-
Convert a sentence into a vector with BERT
-
For each element of a vector, make it 1-bit information by whether it is positive or negative.
-
Select the elements in the order in which they are divided as much as possible into halves.
- CART-like thinking
- Select elements so that the decomposition reduces the Gini coefficient as little as possible.
- CART - “Toki no Mori Wiki” of Machine LearningCARTDecision Tree
- In this case, N=4000 or so, so if you choose 12 bits, you get one per bucket.
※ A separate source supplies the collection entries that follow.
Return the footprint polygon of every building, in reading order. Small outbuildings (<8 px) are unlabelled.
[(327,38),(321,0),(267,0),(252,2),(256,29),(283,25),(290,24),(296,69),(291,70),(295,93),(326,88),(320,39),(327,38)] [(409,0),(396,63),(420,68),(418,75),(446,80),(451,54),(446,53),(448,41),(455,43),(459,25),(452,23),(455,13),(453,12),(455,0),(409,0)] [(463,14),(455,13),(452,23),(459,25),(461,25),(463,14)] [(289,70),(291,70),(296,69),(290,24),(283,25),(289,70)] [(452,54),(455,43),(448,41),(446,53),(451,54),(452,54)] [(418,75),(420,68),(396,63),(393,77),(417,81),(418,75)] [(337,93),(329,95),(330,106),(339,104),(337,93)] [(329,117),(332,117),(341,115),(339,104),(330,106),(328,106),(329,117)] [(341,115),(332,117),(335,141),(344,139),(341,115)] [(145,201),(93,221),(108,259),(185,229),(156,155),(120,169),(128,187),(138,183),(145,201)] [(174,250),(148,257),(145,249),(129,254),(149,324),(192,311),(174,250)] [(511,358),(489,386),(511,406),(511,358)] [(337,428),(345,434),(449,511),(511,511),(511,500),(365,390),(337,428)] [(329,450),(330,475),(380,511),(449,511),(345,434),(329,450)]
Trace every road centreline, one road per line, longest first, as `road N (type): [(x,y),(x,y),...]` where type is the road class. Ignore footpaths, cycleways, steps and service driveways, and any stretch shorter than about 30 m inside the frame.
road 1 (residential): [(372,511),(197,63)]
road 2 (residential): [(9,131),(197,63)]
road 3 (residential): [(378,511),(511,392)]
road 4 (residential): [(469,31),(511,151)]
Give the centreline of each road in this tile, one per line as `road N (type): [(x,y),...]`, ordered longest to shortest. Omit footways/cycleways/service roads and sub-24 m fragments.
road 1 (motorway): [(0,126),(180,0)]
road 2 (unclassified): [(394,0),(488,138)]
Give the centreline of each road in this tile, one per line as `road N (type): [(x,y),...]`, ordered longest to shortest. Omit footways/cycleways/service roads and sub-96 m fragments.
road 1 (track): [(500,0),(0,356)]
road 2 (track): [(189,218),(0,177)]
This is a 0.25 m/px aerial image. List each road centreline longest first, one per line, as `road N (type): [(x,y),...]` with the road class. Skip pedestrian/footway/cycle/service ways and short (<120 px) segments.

- See also: [Localized sensitive hash - Wikipedia https://ja.wikipedia.org/wiki/%E5%B1%80%E6%89%80%E6%80%A7%E9%8B%AD%E6%95%8F%E5%9E%8B%E3%83%8F%E3%83%83%E3% 82%B7%E3%83%A5]LSH
- Hexadecimal notation would be a 3-character “category code”.
- CART-like thinking
-
There is also a way to do it with kMeansk-means
- We need to save the location of the representative point.
-
It’s a hassle, so we’ll try it in the first 12 dimensions for now.
This page is auto-translated from /nishio/BERTで区分け using DeepL. If you looks something interesting but the auto-translated English is not good enough to understand it, feel free to let me know at @nishio_en. I’m very happy to spread my thought to non-Japanese readers.